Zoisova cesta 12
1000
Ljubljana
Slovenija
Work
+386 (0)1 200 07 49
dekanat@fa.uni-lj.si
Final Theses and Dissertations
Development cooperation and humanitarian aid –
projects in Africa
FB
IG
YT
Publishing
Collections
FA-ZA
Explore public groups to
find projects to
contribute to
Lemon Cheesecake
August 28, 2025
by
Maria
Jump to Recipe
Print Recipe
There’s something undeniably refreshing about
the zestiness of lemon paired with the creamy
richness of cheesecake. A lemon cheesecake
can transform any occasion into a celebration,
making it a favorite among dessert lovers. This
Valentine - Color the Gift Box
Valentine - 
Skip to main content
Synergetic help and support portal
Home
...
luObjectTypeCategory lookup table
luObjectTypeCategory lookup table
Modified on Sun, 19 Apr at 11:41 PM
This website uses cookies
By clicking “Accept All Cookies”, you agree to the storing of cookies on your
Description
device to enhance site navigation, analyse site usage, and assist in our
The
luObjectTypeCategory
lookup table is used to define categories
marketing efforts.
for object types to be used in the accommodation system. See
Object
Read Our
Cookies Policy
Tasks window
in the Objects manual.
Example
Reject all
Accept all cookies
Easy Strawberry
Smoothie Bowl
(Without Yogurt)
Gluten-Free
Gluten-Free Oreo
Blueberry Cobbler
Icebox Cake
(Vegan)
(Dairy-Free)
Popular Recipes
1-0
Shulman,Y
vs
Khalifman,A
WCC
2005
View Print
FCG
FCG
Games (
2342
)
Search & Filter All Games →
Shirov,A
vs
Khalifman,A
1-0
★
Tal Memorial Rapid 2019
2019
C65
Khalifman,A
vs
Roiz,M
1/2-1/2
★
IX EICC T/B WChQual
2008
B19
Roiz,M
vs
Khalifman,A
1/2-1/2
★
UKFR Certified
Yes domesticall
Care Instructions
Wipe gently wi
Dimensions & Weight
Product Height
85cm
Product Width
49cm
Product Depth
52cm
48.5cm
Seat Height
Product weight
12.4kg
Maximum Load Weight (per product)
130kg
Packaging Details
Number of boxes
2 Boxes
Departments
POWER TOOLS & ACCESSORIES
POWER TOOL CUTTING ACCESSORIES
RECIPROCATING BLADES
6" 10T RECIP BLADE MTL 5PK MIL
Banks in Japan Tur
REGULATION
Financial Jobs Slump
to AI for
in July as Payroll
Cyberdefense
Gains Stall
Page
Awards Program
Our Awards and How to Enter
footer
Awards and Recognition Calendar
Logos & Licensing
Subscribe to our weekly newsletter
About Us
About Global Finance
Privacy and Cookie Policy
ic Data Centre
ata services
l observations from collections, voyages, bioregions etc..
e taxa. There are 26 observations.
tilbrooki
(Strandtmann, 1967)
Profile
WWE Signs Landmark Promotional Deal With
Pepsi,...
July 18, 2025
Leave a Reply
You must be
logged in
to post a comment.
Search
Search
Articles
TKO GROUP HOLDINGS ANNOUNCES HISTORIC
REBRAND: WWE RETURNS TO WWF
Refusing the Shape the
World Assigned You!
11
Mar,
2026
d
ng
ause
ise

--

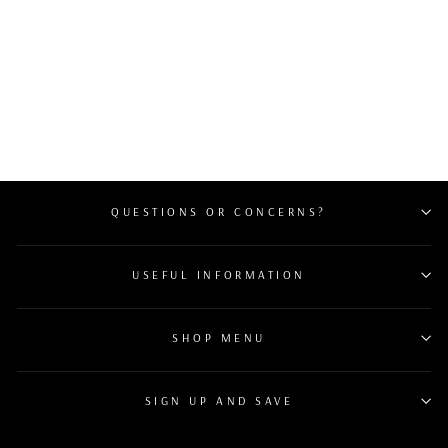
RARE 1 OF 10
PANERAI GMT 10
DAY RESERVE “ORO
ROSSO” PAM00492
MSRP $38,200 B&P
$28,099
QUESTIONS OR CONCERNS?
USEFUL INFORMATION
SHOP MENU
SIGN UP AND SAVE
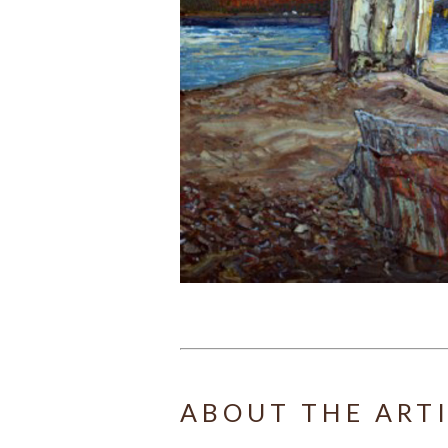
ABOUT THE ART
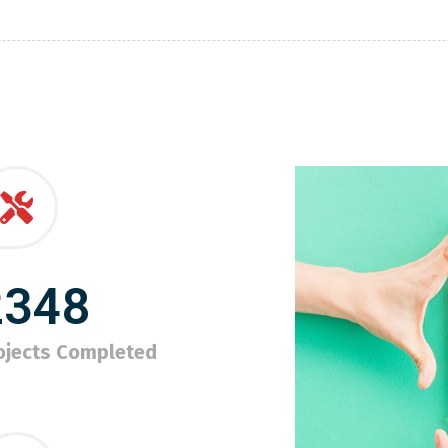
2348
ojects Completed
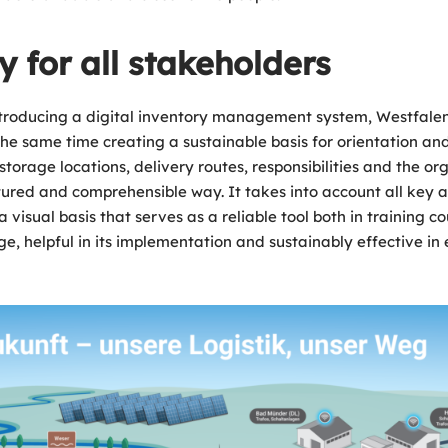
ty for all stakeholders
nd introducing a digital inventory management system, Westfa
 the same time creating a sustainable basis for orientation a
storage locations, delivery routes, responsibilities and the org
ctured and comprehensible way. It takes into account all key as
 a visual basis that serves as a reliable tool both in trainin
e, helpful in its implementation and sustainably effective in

= Work required =
Consider the entries above and return each line with the string "basis".

= Answer box =
 the same time creating a sustainable basis for orientation a
 a visual basis that serves as a reliable tool both in trainin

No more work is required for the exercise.